President Joe Biden will make private visit to the Irish hospice that bears Beau’s name

When President Joe Biden comes by for a private visit to Mayo Hospice on Friday, he will see that the founders were so good at their word.

A plaque at the entrance bears his late son’s name: Beau.

It represents the President’s previous visit when he “turned the grass” in a groundbreaking ceremony in 2017, as well as the family ties that keep bringing him back to this western corner of Ireland.

“We told President Biden that Beau’s name would forever be associated with this hospice, and it is. And that’s the reason for the plaque on the front door,” said Martina Jennings, general manager of the Mayo Roscommon Hospice Foundation.

“Both President Biden’s name and Beau Biden’s and it’s because they’ve used hospice services and they know those and he was passionate about Mayo having his own hospice. His passion matched ours.’

Martina Jennings, chief executive of Mayo Roscommon Hospice Foundation, at the plaque placed in memory of Beau Biden and commemorating Joe Biden’s 2017 visit to “turn the turf”

Biden visited in 2017 through a personal connection with fundraisers for a hospice in Mayo, and has since kept abreast of progress

The White House kept the details secret until Thursday night. Biden is scheduled to stop by between visits to Knock Shrine – a place of Irish pilgrimage – and a family history center.

Before the hospice opened in 2019, patients had to drive more than three hours to Galway city or even Dublin. It meant patients had to end their lives in six-bed wards far from home.

“We just didn’t think that was dignified or respectful,” Jennings said.

The connection to Biden came about through the fundraising efforts of Laurita Blewitt, a well-known podcaster who also happens to be the second cousin of the president.

She had met him during his 2016 visit as vice president.

“And she asked him to come back the following year to turn hospice and be our patron and our friend, I really think,” Jennings said.

He came back in 2017 and used a shovel to dig the first ceremonial sod of what would become a $10 million facility with 14 hospital rooms (with stunning views of the Irish landscape), as well as suites for outpatients. therapy.

Biden laid the first sod on a ceremonial groundbreak for the new hospice in 2017

Biden received a Mayo Gaelic soccer jersey from Jennings (right) and the president’s third cousin, Laurita Blewitt, his third cousin, who still lives in the town of his ancestors

Jennings said Biden spoke touchingly during his visit to the hospice care his son Beau (pictured here in 2009) experienced before dying of brain cancer in 2015 at age 46

More important than the spade, Jennings said, was Biden’s personal account of the hospice care that helped his son Beau, who died of a brain tumor just two years earlier at age 46.

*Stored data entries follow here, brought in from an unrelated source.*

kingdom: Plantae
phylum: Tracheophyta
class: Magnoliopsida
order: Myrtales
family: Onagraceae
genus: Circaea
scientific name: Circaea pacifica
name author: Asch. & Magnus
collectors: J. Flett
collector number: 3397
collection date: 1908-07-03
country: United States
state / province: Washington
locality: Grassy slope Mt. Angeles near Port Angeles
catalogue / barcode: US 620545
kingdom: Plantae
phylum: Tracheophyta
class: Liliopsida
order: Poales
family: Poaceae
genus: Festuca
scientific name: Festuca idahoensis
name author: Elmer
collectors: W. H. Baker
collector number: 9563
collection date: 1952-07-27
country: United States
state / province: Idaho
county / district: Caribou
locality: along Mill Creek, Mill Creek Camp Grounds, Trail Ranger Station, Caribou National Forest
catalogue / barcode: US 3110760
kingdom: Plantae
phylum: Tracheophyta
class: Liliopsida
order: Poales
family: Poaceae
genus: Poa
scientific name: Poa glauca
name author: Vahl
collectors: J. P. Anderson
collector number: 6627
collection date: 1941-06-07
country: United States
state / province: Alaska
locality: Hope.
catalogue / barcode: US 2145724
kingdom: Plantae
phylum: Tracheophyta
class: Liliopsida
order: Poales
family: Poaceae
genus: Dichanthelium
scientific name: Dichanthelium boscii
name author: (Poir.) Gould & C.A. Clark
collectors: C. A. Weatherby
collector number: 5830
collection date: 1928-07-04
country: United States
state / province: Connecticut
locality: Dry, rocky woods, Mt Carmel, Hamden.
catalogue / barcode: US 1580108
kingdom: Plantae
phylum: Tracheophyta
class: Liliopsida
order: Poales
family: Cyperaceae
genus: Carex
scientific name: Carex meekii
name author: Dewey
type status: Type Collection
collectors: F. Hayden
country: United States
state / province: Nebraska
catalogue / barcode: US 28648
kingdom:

“It was the most emotional day,” she said. “He was very casual and informal.

“His words on the day really reflected what we feel.

“So he’s on hospice… You know his family has been through hospice.

“And I think what really struck me was that even though they had family support and they got all the support they needed in hospice, he really felt for the people who didn’t have that support.”

He kept in touch with progress and sent a video message when the new building opened.

Now he has the chance to see the place for himself.

A plaque marking Biden’s first visit and immortalizing his son Buau’s name takes pride of place at the entrance to the Hospice in Co. mayo

Funded entirely by donations, the $10 million facility opened in 2019. It has 14 inpatient rooms, as well as suites for outpatient services

Jennings said tensions were rising ahead of the president’s visit to the area on Friday. But during an interview last week, she said she didn’t know if Biden would have time to see the hospice

“There’s so much excitement,” Jennings said days before the visit was confirmed.

“We will be so proud when he comes to see it because we promised him we would provide a sanctuary, not just a building.

And when you walk through the door, you feel that this is definitely a sanctuary of love and respect and compassion and caring. All those words.

“We want him to see that we kept our promise.”

Friday brings Biden west to Co. Mayo, on the last day of his journey to the land of his ancestors.

His last public appearance in Ireland will be a speech outside St Muredach’s Cathedral in the town of Ballina.

About 20,000 people are expected for the president’s largest public event of the trip.

And it all takes place outside a cathedral built with 27,000 bricks that were sold by Edward Blewitt, Biden’s great-great-grandfather, before he left Ireland for the US.

The remains of Blewitt’s house can still be seen in the backyard of an art gallery.

Ballina prepares to welcome Biden to town on the last day of his tour of Ireland

Some 20,000 people are expected to deliver a speech in front of St. Muredach’s Cathedral on Friday evening. From there, Biden will return to Dublin and then back to the US

And Ballina is still home to the president’s third (like Laurita Blewitt), fourth and fifth cousins… and distant relatives.

Dara Calleary, who grew up in the town and is now a minister, said those living ties made the visit – his third – all the more special.

“What he’s done for our hospice has really won hearts,” he said. “So this isn’t just anyone coming for a photo opportunity.

“He came, he lent his name to the fundraiser. He lent his story and his life story to that.

“And so I think people feel like they know him as they wouldn’t know any other American president.”